__PROBLEM REQUIREMENTS__
Where does the string "Select" appear? Copy every line of the entries below that holds it.

__RECORDS TO PROCESS__
*** Block opens ***

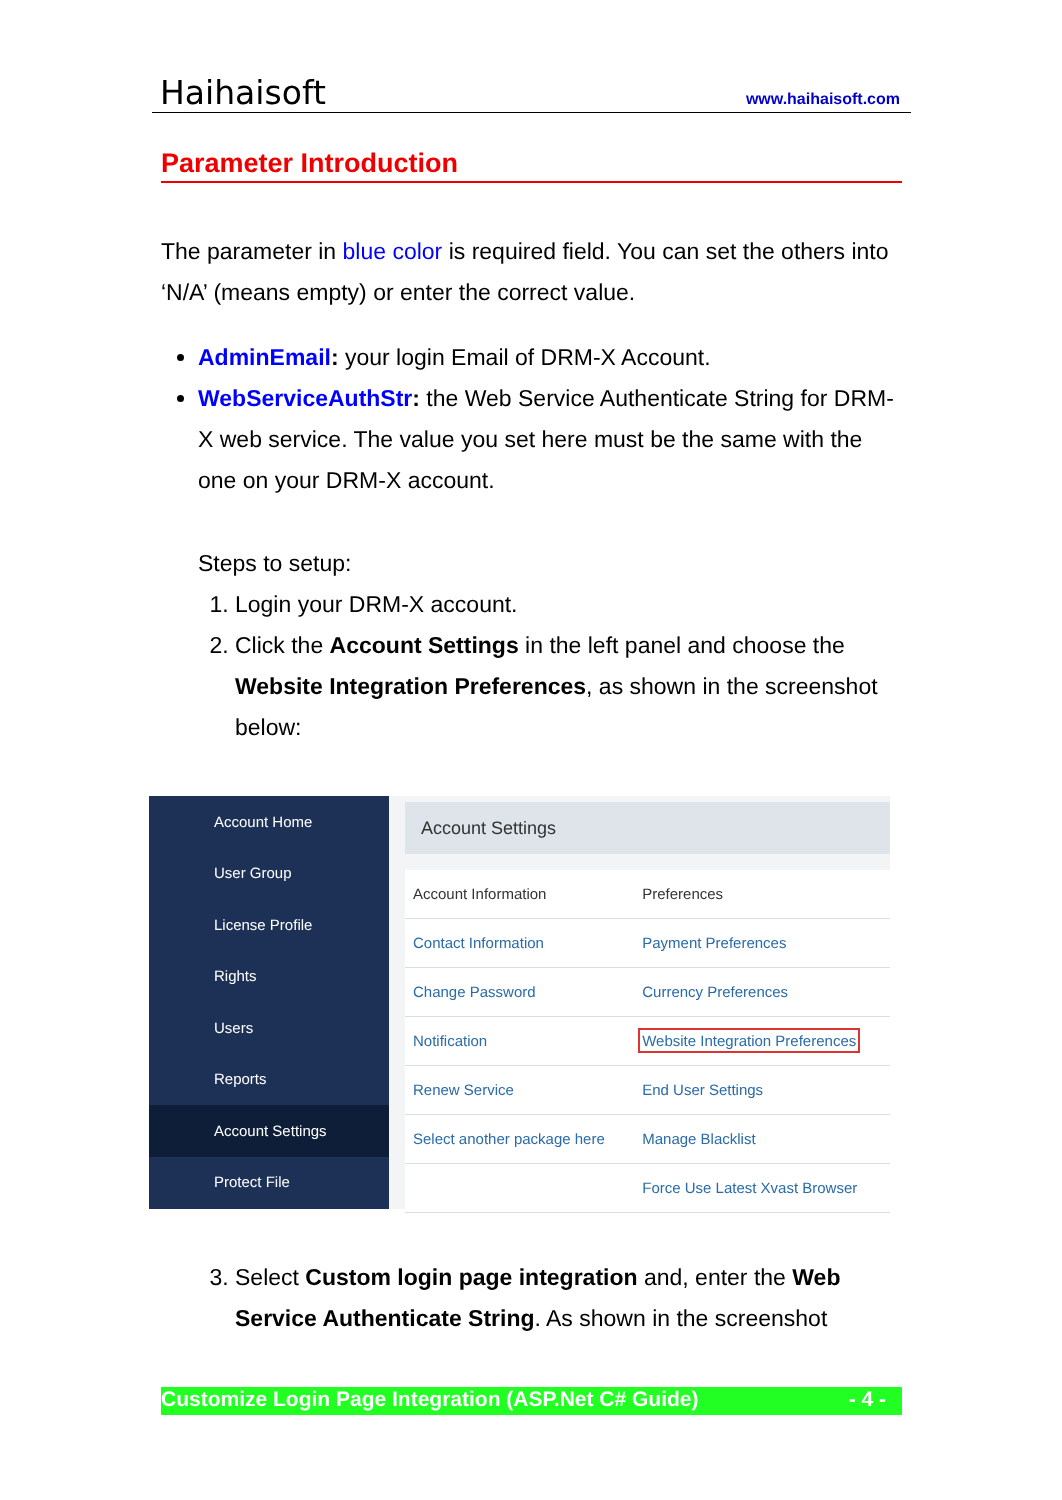Haihaisoft www.haihaisoft.com
Parameter Introduction
The parameter in blue color is required field. You can set the others into ‘N/A’ (means empty) or enter the correct value.
AdminEmail: your login Email of DRM-X Account.
WebServiceAuthStr: the Web Service Authenticate String for DRM-X web service. The value you set here must be the same with the one on your DRM-X account.
Steps to setup:
1. Login your DRM-X account.
2. Click the Account Settings in the left panel and choose the Website Integration Preferences, as shown in the screenshot below:
Account Home
User Group
License Profile
Rights
Users
Reports
Account Settings
Protect File
Account Settings
| Account Information | Preferences |
| Contact Information | Payment Preferences |
| Change Password | Currency Preferences |
| Notification | Website Integration Preferences |
| Renew Service | End User Settings |
| Select another package here | Manage Blacklist |
| | Force Use Latest Xvast Browser |
3. Select Custom login page integration and, enter the Web Service Authenticate String. As shown in the screenshot
Customize Login Page Integration (ASP.Net C# Guide) - 4 -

*** Block closes ***

__TASK ANSWER__
| Select another package here | Manage Blacklist |
3. Select Custom login page integration and, enter the Web Service Authenticate String. As shown in the screenshot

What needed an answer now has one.